Time series of Fb and D1r reveal variability on a characteristic timescale of ~20 days. To determine causality, the authors constructed uniformly sampled daily series (filling gaps with empty entries) and performed a cross‑correlation analysis. Shifting the D1r series relative to Fb by ±5 days, they found the strongest positive correlation when D1r leads Fb by roughly 2 days (correlation coefficient ≈0.6, significant at the 99 % confidence level). In other words, an increase in the accretion signature is followed, after about two days, by a decrease in wind absorption (i.e., an increase in the blue‑wing flux). The reverse shift yields a weaker or negative correlation, supporting the “accretion‑first, wind‑later” scenario.
Physically, the authors interpret this lag as a consequence of the star operating in an unstable propeller regime. In this mode, the stellar magnetosphere rotates faster than the Keplerian flow at the truncation radius, so material that reaches the magnetospheric boundary is preferentially expelled in a conical wind rather than accreted. Density waves propagating through the inner disk temporarily enhance the mass loading onto the magnetic field lines, boosting the accretion stream (higher D1r). The increased loading reduces the efficiency of the magnetic propeller, leading to a brief suppression of the wind (lower wind column density, higher Fb). The ~2‑day delay corresponds to the travel time of material from the truncation radius (≈10 ± 4 R⊙, inferred from the maximum red‑shifted velocity of ≈250 km s⁻¹) to the region where the conical wind is launched and becomes optically thick in Hα.
The derived magnetospheric radius (Rm≈10 R⊙) is comparable to the corotation radius, consistent with the star being near the propeller threshold. The tilt of the magnetic dipole relative to the rotation axis is assumed to be small, while the large inclination of the system ensures that both accretion and wind signatures are observable simultaneously. The authors also note that the observed variability does not reflect the stellar rotation period; during continuous 6‑day observing windows (≈two rotations) the line profiles remain essentially unchanged, indicating axial symmetry of the flows on short timescales.

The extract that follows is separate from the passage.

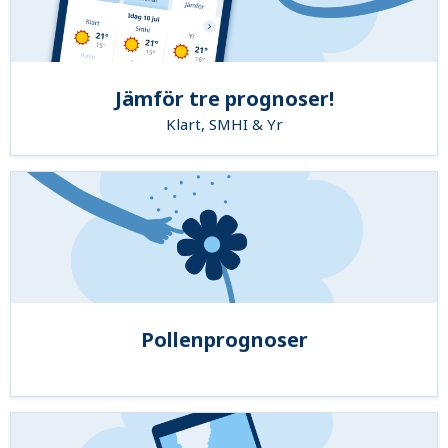
Jämför tre prognoser!
Klart, SMHI & Yr
Pollenprognoser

The paper situates its findings within the broader context of CTTS studies. Earlier works reported quasi‑periodic photometric variations (≈377 d) possibly linked to orbiting dust clumps, a 23‑day UV Mg I line modulation, and a 21.6‑day Hα flux periodicity attributed to density streams in the disk wind at ~0.2 AU. The present 20‑day accretion–wind cycle and the 2‑day lag add a new layer of dynamical behavior, directly linking inner‑disk density perturbations to magnetospheric processes. The authors argue that the conical wind model (Romanova et al. 2009) and the unstable propeller framework (e.g., Lii et al. 2014) together explain the observed phenomenology.
In conclusion, the study provides compelling observational evidence that RY Tau’s accretion and wind activities are causally linked with a measurable time lag, governed by the geometry of the tilted magnetosphere and the opening angle of the conical wind. The results support the view that RY Tau operates in an unstable propeller mode, with disk density waves driving episodic enhancements of accretion that temporarily suppress the wind. The work demonstrates the power of long‑term, high‑resolution monitoring combined with quantitative time‑series analysis to uncover causal relationships in young stellar objects. Future work suggested includes denser temporal coverage, multi‑line diagnostics (e.g., He I 5876 Å, Ca II IR triplet), and 3‑D magnetohydrodynamic simulations to refine the physical parameters of the propeller transition and the wind launching region.